En 1855, lorsque le commandant Paul-Henri Belvèze, commandant de division navale de Terre-Neuve, appareille la corvette La Capricieuse en direction de la ville de Québec, sa mission est d’ordre commercial, avec trois objectifs bien précis : établir un consulat à Montréal, alléger des droits de douane sur certaines exportations françaises et obtenir l’entrée en franchise au Canada des morues françaises. Deux ans auparavant, lorsqu’il avait soumis ce projet à ses supérieurs, la France, sous la gouverne de Napoléon III, effectuait un rapprochement avec la Grande-Bretagne, jusqu’à être son alliée durant la guerre de Crimée. Quant aux échanges commerciaux, hautement importants pour la France qui considérait les avantages inhérents à une alliance avec le puissant Royaume-Uni, bien que loin d’être idylliques, ils étaient promis à un bel avenir. Le ministre de la Marine, conscient du délicat travail qui doit être entrepris pour renforcer les liens avec Londres, donne le feu vert au commandant Belvèze, en exigeant cependant que le but de la mission reste strictement commercial.

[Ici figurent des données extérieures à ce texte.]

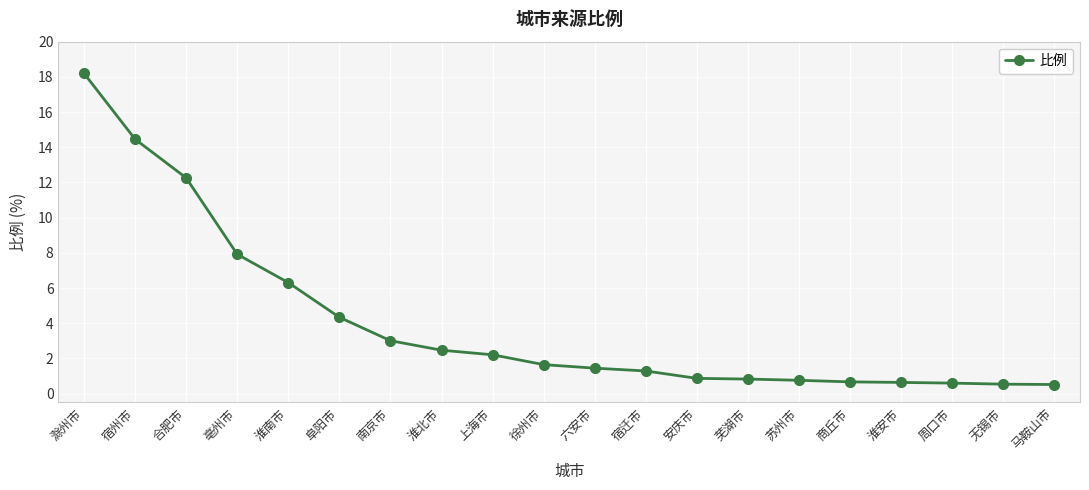

What is the change in value from 宿迁市 to 马鞍山市?

-0.8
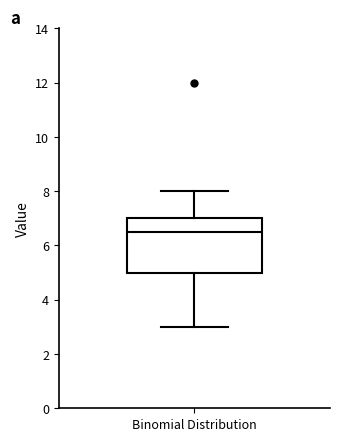

Read this box plot against the y-axis: the position of the median line, the range covered by the box, and the ends of both whiskers. The values are not printed on the chart, so give them approximately, as read against the axis.

median 6.6, box 5.0 to 7.0, whiskers 3.0 to 8.0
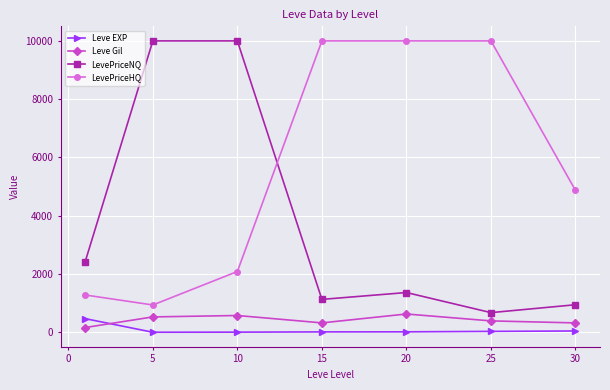

What is the value of the Leve Gil point at the 7th from the left?

322.5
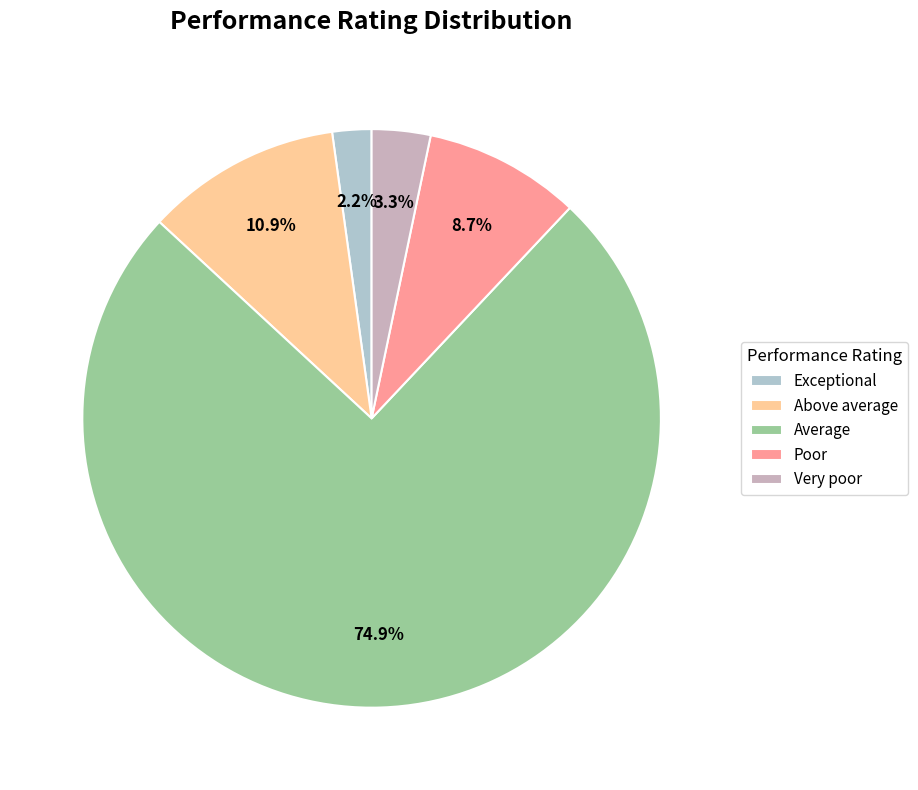

What percentage is NOT represented by Poor?

91.3%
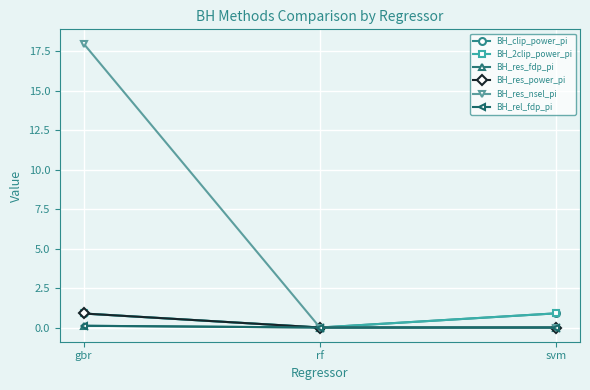

List the series in order of their peak value, lowest first.

BH_res_fdp_pi, BH_rel_fdp_pi, BH_res_power_pi, BH_clip_power_pi, BH_2clip_power_pi, BH_res_nsel_pi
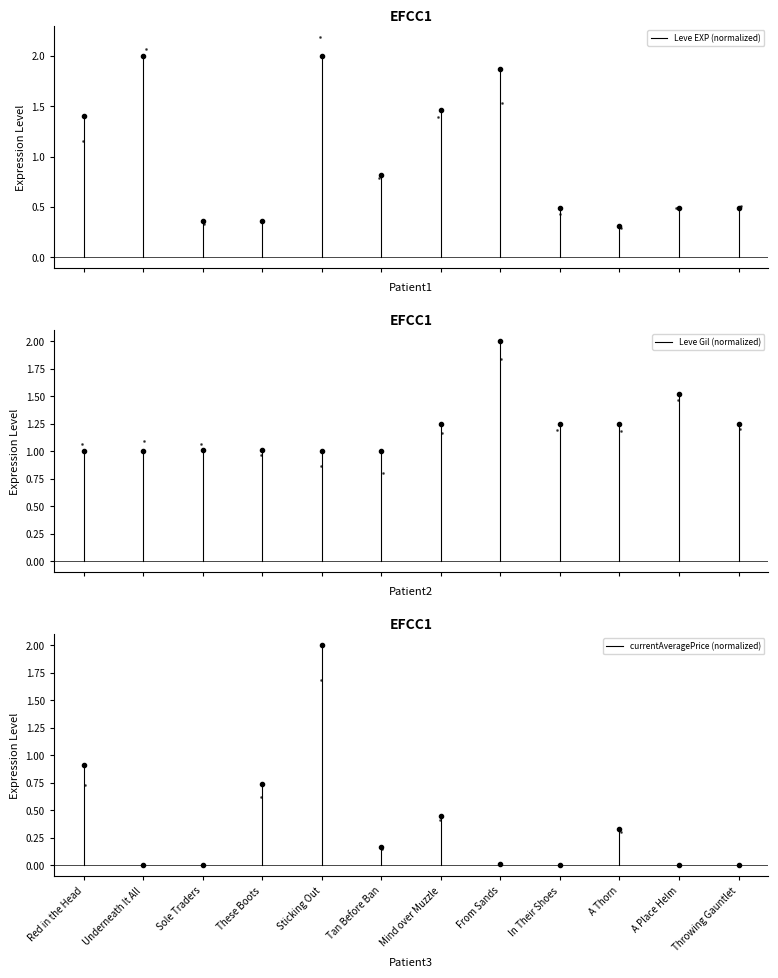

Rank the series by their maximum value, from lowest to highest.

currentAveragePrice (normalized), Leve Gil (normalized), Leve EXP (normalized)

Toutefois, à son arrivée à Québec, à sa grande surprise, le commandant soulève un enthousiasme hors du commun. C’est une véritable onde de joie qu’il provoque partout où il ira : le drapeau tricolore sort des placards et se met à flotter sur tous les édifices et toutes les maisons, les habitants se précipitent sur les marins, et le navire est visité sans discontinuer. Le commandant est invité à nombre de réceptions et de cérémonies officielles. La cérémonie d’inauguration du monument des Braves sur les plaines d’Abraham sera expressément retardée afin que Belvèze puisse y participer.
La venue de cette corvette sera un symbole d’espoir cher aux yeux des habitants de la ville de Québec, à savoir le retour possible de la France qui, pourtant, n’a jamais considéré reprendre possession de ce territoire perdu. En quelques pages, Jacques Portes, professeur d’histoire nord-américaine à l’Université de Paris-VIII, présente une analyse du contexte qui a entouré ces événements historiques, de la visite de La Capricieuse à celles du général de Gaulle. Relevant du rapport d’analyse universitaire, ce court essai démontre à quel point « les événements historiques tiennent à peu de choses ».